The novel is heavily - though not entirely - autobiographical, and Du Perron's real-life friends are easily recognisable: under the name Héverlé, André Malraux is presented in his early period of left-wing activism, while the characters of Viala and Guraev are shadows of Pascal Pia and Alexandre Alexeieff, respectively. Wijdenes, one of the Dutchmen portrayed in the novel, is modeled after Menno ter Braak, Graaflant after Jan Greshoff, and Rijckloff after the poet A. Roland Holst.
Characteristics such as the focus on the individual as opposed to the social, a profound introversion and self-conscious reflexiveness, and the integration of various narrative levels and numerous incongruous compositional elements (letters, dialogues, and diary fragments) make Country of Origin a prime example of Dutch modernist prose.

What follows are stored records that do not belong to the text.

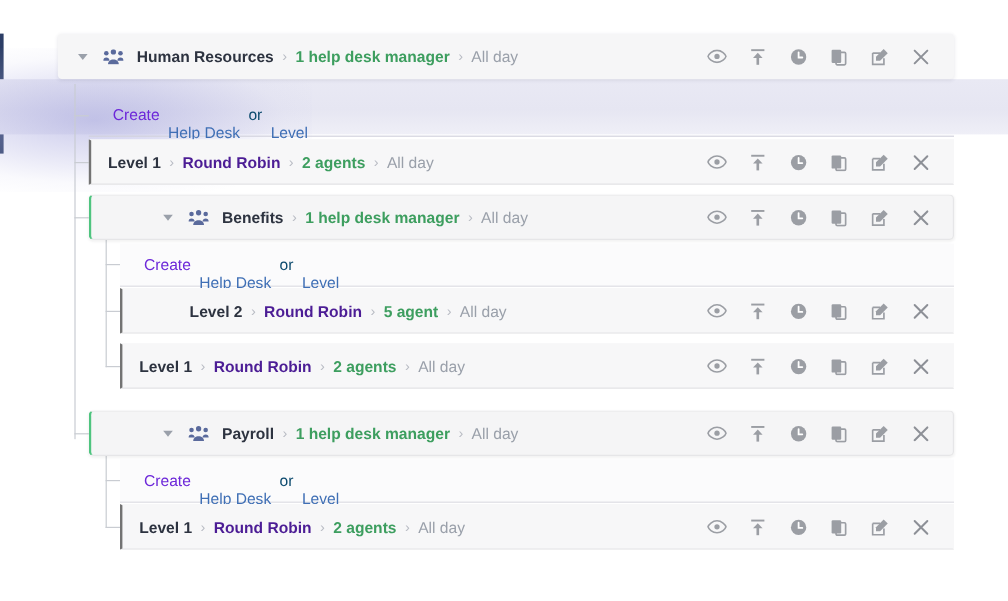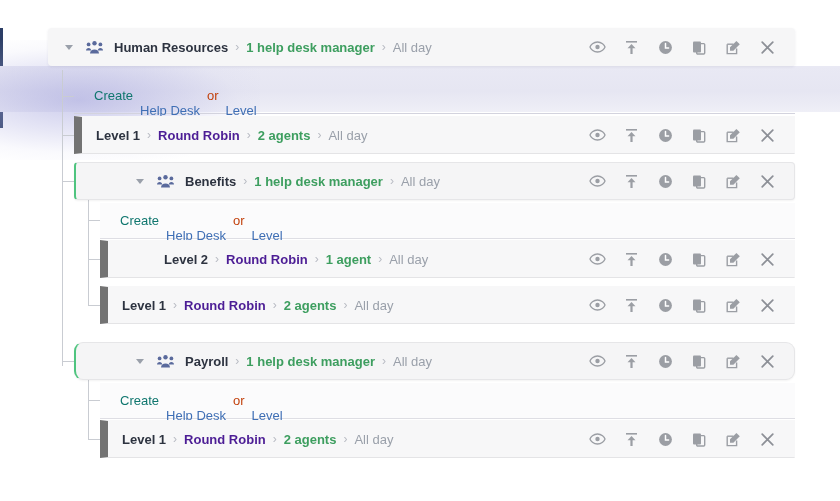--- a/index.html
+++ b/index.html
@@ -59,21 +59,21 @@
     box-shadow: 0 1px 2px rgba(0,0,0,0.05);
     background: #f5f5f6;
     padding-left: 45px;
   }
   .row.top {
     border-radius: 4px;
     border-color: transparent;
     background: #f6f6f7;
     box-shadow: 0 1px 3px rgba(40,40,80,0.08);
   }
-  .row.bd-blue  { border-left: 8px solid #737373; }
+  .row.bd-blue  { border-left: 2px solid #737373; }
   .row.bd-green { border-left: 2px solid #4fc47f; }
   .row.bd-none  { border-left: 2px solid transparent; }
 
   
   .crow {
     position: absolute;
     height: 36px;
     display: flex;
     align-items: center;
     font-size: 13px;
@@ -106,23 +106,23 @@
   .sep {
     color: #b9bcc4;
     margin: 0 7px;
     font-size: 12px;
     white-space: nowrap;
   }
   .blue  { color: #4c1d95; font-weight: bold; white-space: nowrap; }
   .green { color: #3d9e5f; font-weight: bold; white-space: nowrap; }
   .muted { color: #9aa0aa; white-space: nowrap; }
 
-  .ctext { color: #0f766e; margin-left: 20px; white-space: nowrap; }
+  .ctext { color: #6d28d9; margin-left: 20px; white-space: nowrap; }
   .clink { color: #3f6fb5; margin-left: 7px; white-space: nowrap; cursor: pointer; margin-top: 30px; }
-  .cor   { color: #c2410c; margin-left: 7px; white-space: nowrap; }
+  .cor   { color: #0c4a6e; margin-left: 7px; white-space: nowrap; }
 
   
   .actions {
     position: absolute;
     right: 10px; top: 0; bottom: 0;
     display: flex;
     align-items: center;
     gap: 0px;
   }
   .act {
@@ -355,21 +355,21 @@
     <span class="clink">Help Desk</span>
     <span class="cor">or</span>
     <span class="clink">Level</span>
   </div>
 
   <div class="row flat bd-blue" style="left:100px; top:240px; width:695px;padding-left:42px;">
     <span class="name" style="margin-left:14px;">Level 2</span>
     <span class="sep">›</span>
     <span class="blue">Round Robin</span>
     <span class="sep">›</span>
-    <span class="green">1 agent</span>
+    <span class="green">5 agent</span>
     <span class="sep">›</span>
     <span class="muted">All day</span>
     <div class="actions">
       <div class="act">
           <svg width="17" height="12" viewBox="0 0 17 12">
             <path d="M8.5 1C4.5 1 1.5 4.3 1 6c.5 1.7 3.5 5 7.5 5s7-3.3 7.5-5c-.5-1.7-3.5-5-7.5-5z" fill="none" stroke="#9b9ea4" stroke-width="1.3"></path>
             <circle cx="8.5" cy="6" r="2.2" fill="#9b9ea4"></circle>
           </svg>
         </div>
       <div class="act">
@@ -448,21 +448,21 @@
           </svg>
         </div>
       <div class="act">
           <svg width="13" height="13" viewBox="0 0 13 13">
             <path d="M1.2 1.2 L11.8 11.8 M11.8 1.2 L1.2 11.8" stroke="#8d9097" stroke-width="1.7" stroke-linecap="round"></path>
           </svg>
         </div>
     </div>
   </div>
 
-  <div class="row card bd-green" style="left:74px; top:342px; width:721px;border-radius:9px;">
+  <div class="row card bd-green" style="left:74px; top:342px; width:721px;">
     <div class="caret">
       <svg width="10" height="10" viewBox="0 0 10 10">
           <path d="M1 3 L9 3 L5 8 Z" fill="#9aa0aa"></path>
         </svg>
     </div>
     <div class="grpicon">
       <svg width="17" height="13" viewBox="0 0 17 13">
         <circle cx="8.5" cy="2.3" r="2.2" fill="#5a6a9c"></circle>
         <circle cx="2.6" cy="3.4" r="1.9" fill="#5a6a9c"></circle>
         <circle cx="14.4" cy="3.4" r="1.9" fill="#5a6a9c"></circle>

Apart from his own poetry and prose, Du Perron published several translations from French (Valery Larbaud, André Malraux) and one from English (Walter Savage Landor).
In 1994 the E. du Perron Society was founded. This Dutch literary society, devoted to a single author, has around 70 members and an additional number of subscribers, including several universities and libraries. The society aims to accumulate and deepen the knowledge regarding E. du Perron, both the person and his work, and contribute to the continued appreciation of his literary, artistic and social significance.[5]
Every year Tilburg University awards a cultural prize named after E. du Perron.[6]